Benedict XVI Recalls Childhood and Faith at 85th Birthday Celebration

Special day included Mass of thanksgiving and Bavarian festivities.

(photo: Wikipedia)

Pope Benedict XVI marked his 85th birthday by reflecting on his final years as he celebrated a Mass of thanksgiving in the Vatican’s Pauline Chapel.

“I find myself on the last stretch of my journey in life, and I don’t know what is awaiting me,” said the Pope in his homily.

“I know, however, that the light of God exists, that he is risen, that his light is stronger than any darkness, that God’s goodness is stronger than any evil in this world. And this helps me go forward with confidence.”

Pope Benedict was born and christened Joseph Alois Ratzinger on Holy Saturday, April 16, 1927. At today’s Mass, he thanked his parents for giving him the gift of life and baptism on the same day.

“Life becomes a true gift with it if you can make a promise that is stronger than any evil that will threaten us, if it is dipped into a force that ensures that it is good to be a man,” he said. He explained this is why “birth is associated with rebirth” in baptism, the sacrament which makes us members of the “great, new family of God.”

Before the Mass, Cardinal Angelo Sodano, dean of the College of Cardinals, praised the Pope for his generosity in carrying out “this service of love” as the Successor of Peter.

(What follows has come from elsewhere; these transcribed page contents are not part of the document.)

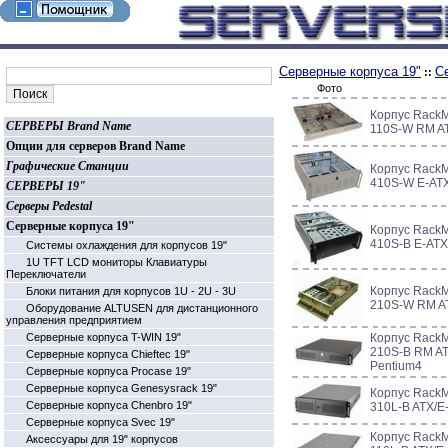
Серверные корпуса 19"
Се
::
Фото
Корпус RackM
СЕРВЕРЫ Brand Name
110S-W RM AT
Опции для серверов Brand Name
Графические Станции
Корпус RackM
410S-W E-ATX
СЕРВЕРЫ 19"
Серверы Pedestal
Серверные корпуса 19"
Корпус RackM
410S-B E-ATX
Системы охлаждения для корпусов 19"
1U TFT LCD мониторы Клавиатуры
Переключатели
Корпус RackM
Блоки питания для корпусов 1U - 2U - 3U
210S-W RM AT
Оборудование ALTUSEN для дистанционного
управления предприятием
Серверные корпуса T-WIN 19"
Корпус RackM
210S-B RM AT
Серверные корпуса Chieftec 19"
Pentium4
Серверные корпуса Procase 19"
Серверные корпуса Genesysrack 19"
Корпус RackM
Серверные корпуса Сhenbro 19"
310L-B ATX/E
Серверные корпуса Svec 19"
Корпус RackM
Аксессуары для 19" корпусов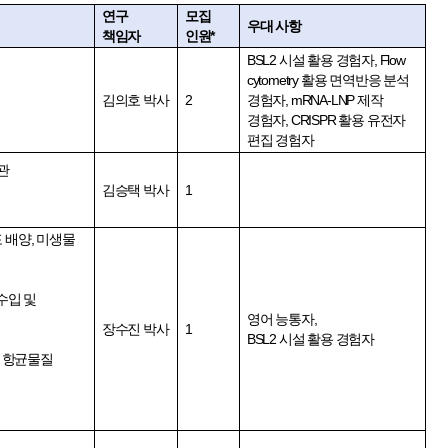
연구
모집
우대 사항
책임자
인원*
BSL2 시설 활용 경험자, Flow
cytometry
활용 면역반응 분석
김의호 박사
2
경험자
, mRNA-LNP
제작
경험자, CRISPR 활용 유전자
편집 경험자
관
김승택 박사
1
 배양
,
미생물
수입 및
영어 능통자,
장수진 박사
1
BSL2 시설 활용 경험자
및 항균물질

“Holy Father, may the Lord continue to remain at your side, accomplishing the promise announced by God to the just man in Psalm 90: ‘With long life I will satisfy them and show them my salvation,’” said Cardinal Sodano.

After the Mass, Pope Benedict retired to the Vatican’s Clementine Hall, where he was met by a delegation of bishops and civic leaders from his Bavarian homeland in southern Germany.

They provided him with a birthday display of local culture, including a group of children who performed traditional Bavarian dances, clothed in the region’s traditional garb. The youthful troupe then recited a birthday poem in German before presenting the Pope with flowers and a traditional Bavarian maypole or “Maibaum,” which was covered in ribbons.

Bavaria’s state premier, Horst Seehofer, also presented the Pope with a crucifix carved by the 18th-century Bavarian sculptor Ignaz Günther.

Meanwhile, Cardinal Reinhard Marx of Munich gave Pope Benedict a basket of traditional foodstuffs, including ham, cakes and dark bread, thought to be the Pope’s favorite.

The Pontiff was also serenaded by traditional Bavarian musicians who performed a song that he and his two siblings, Georg and Maria, sang as children while their father, Joseph, played the zither. The Pope’s older brother, Msgr. Georg Ratzinger, was present for today’s festivities.

“This is the sound of my childhood,” said a smiling Pope Benedict to his 150 or so guests.  The gathering concluded with a communal rendition of the Bavarian anthem.